**Exercise objective**
Please give the data below again in full, exactly as it stands.

**Record extracts**
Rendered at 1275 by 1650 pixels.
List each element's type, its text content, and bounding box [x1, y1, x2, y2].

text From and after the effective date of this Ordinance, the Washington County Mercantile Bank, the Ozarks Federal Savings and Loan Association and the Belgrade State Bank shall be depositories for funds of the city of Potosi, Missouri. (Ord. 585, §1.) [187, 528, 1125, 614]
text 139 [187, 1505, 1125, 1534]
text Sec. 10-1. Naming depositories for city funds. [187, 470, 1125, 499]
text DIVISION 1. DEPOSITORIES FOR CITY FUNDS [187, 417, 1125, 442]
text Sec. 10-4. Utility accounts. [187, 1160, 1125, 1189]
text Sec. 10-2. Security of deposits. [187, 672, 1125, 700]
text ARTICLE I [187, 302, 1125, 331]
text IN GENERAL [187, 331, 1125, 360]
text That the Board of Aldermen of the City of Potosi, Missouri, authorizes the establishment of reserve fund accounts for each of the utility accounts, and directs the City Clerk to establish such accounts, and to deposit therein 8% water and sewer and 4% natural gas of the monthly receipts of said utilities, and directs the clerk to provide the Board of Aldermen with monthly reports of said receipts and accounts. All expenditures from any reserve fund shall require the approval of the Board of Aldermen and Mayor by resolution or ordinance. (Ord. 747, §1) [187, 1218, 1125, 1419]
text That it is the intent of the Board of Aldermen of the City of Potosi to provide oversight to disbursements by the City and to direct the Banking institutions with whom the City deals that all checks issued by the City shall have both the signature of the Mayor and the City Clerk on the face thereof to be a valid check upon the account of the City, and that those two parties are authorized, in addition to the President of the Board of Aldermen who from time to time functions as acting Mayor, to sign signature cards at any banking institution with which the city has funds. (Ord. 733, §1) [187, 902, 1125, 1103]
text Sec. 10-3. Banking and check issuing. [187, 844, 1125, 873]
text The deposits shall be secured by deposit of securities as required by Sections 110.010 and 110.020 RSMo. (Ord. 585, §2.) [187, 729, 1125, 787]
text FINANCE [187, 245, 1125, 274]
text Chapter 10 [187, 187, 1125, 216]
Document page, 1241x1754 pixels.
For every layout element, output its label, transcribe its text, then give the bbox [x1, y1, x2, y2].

**Answer to this exercise**
Rendered at 1275 by 1650 pixels.
List each element's type, its text content, and bounding box [x1, y1, x2, y2].

text From and after the effective date of this Ordinance, the Washington County Mercantile Bank, the Ozarks Federal Savings and Loan Association and the Belgrade State Bank shall be depositories for funds of the city of Potosi, Missouri. (Ord. 585, §1.) [187, 528, 1125, 614]
text 139 [187, 1505, 1125, 1534]
text Sec. 10-1. Naming depositories for city funds. [187, 470, 1125, 499]
text DIVISION 1. DEPOSITORIES FOR CITY FUNDS [187, 417, 1125, 442]
text Sec. 10-4. Utility accounts. [187, 1160, 1125, 1189]
text Sec. 10-2. Security of deposits. [187, 672, 1125, 700]
text ARTICLE I [187, 302, 1125, 331]
text IN GENERAL [187, 331, 1125, 360]
text That the Board of Aldermen of the City of Potosi, Missouri, authorizes the establishment of reserve fund accounts for each of the utility accounts, and directs the City Clerk to establish such accounts, and to deposit therein 8% water and sewer and 4% natural gas of the monthly receipts of said utilities, and directs the clerk to provide the Board of Aldermen with monthly reports of said receipts and accounts. All expenditures from any reserve fund shall require the approval of the Board of Aldermen and Mayor by resolution or ordinance. (Ord. 747, §1) [187, 1218, 1125, 1419]
text That it is the intent of the Board of Aldermen of the City of Potosi to provide oversight to disbursements by the City and to direct the Banking institutions with whom the City deals that all checks issued by the City shall have both the signature of the Mayor and the City Clerk on the face thereof to be a valid check upon the account of the City, and that those two parties are authorized, in addition to the President of the Board of Aldermen who from time to time functions as acting Mayor, to sign signature cards at any banking institution with which the city has funds. (Ord. 733, §1) [187, 902, 1125, 1103]
text Sec. 10-3. Banking and check issuing. [187, 844, 1125, 873]
text The deposits shall be secured by deposit of securities as required by Sections 110.010 and 110.020 RSMo. (Ord. 585, §2.) [187, 729, 1125, 787]
text FINANCE [187, 245, 1125, 274]
text Chapter 10 [187, 187, 1125, 216]
Document page, 1241x1754 pixels.
For every layout element, output its label, transcribe its text, then give the bbox [x1, y1, x2, y2].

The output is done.